Harry Styles (English singer), who grew up 30 miles away, has a minor stake and advised on aspects of the design, which features four stacked black boxes with a similarly black interior.

The arena was welcomed by the Manchester Council, its leader, Bev Craig, saying the venue would “deliver a huge boost for our local economy and result in significant commercial and wider benefits for the City”.

However, questions were raised over whether there was a need for another large-scale music venue just two miles from the 21,000-capacity AO Arena in Manchester.

The two venues came to blows during the planning process, when the AO Arena objected numerous times to the Co-op Live proposals, including to what it described as a “simply unlawful” licensing application that would allow the new arena to serve alcohol until 2 am at weekends and 24/7 on 25 occasions every year.

Co-op Live’s lawyers argued it was a “ludicrous and disingenuous” objection at a meeting held at the Manchester Town Hall in February.

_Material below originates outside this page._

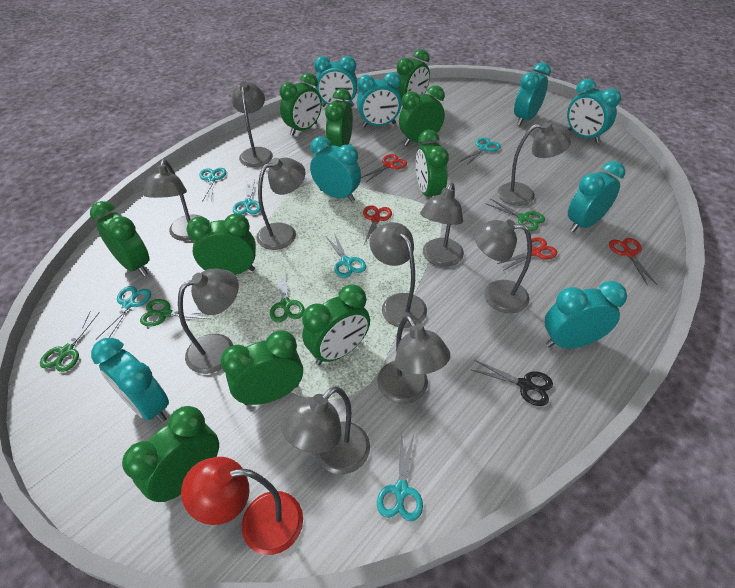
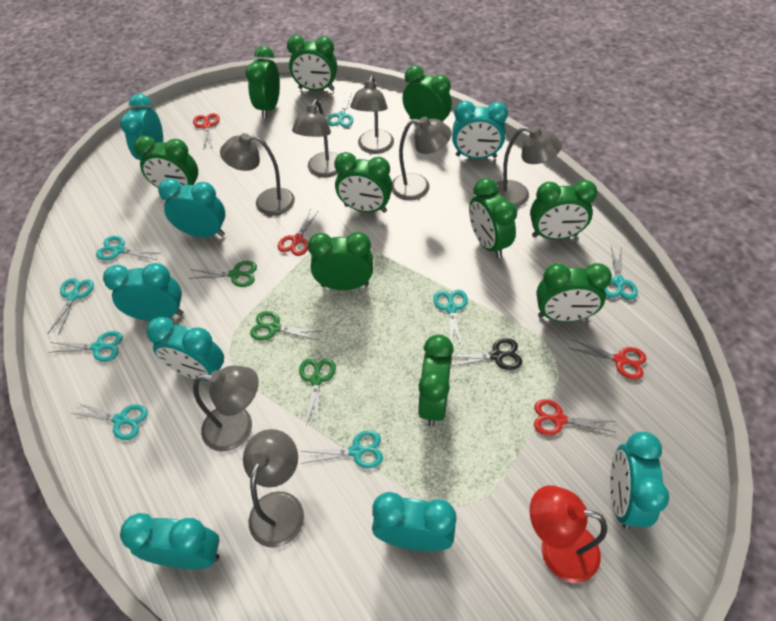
green scissors: [40,311,100,372] [140,299,209,327] [270,271,305,322] [487,199,545,231] = 4 -> [189,261,257,287] [250,311,323,341] [299,359,336,426] = 3
grey lamp: [143,159,203,241] [178,268,239,374] [232,81,273,167] [256,157,306,250] [281,386,370,474] [370,222,427,328] [377,315,450,404] [420,183,464,267] [474,219,532,313] [497,122,571,206] = 10 -> [193,366,259,452] [220,133,295,216] [243,429,304,548] [292,99,339,178] [350,76,394,154] [392,117,452,201] [496,126,562,207] = 7
turquoise scissors: [95,286,151,340] [199,168,226,202] [233,179,261,215] [326,233,366,278] [377,431,423,521] [460,138,501,165] = 6 -> [48,278,94,336] [48,331,123,362] [72,403,148,440] [96,236,158,260] [301,430,383,468] [327,93,353,127] [433,290,468,349] [605,246,638,300] = 8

Co-op Live also faced criticism from the Music Venue Trust (MVT) for its potential impact on live music in Manchester. The venue had previously “declined” to sign up to a £1-per-ticket levy that funds the MVT’s “pipeline investment fund” for grassroots venues.

London-based the Music Venue Trust (MVT) is a UK registered charitable organization which aims to protect, secure and improve the grassroots music venues in the United Kingdom.

The MVT recently warned of the crisis facing grassroots music and arts venues, telling “the whole ecosystem is collapsing”.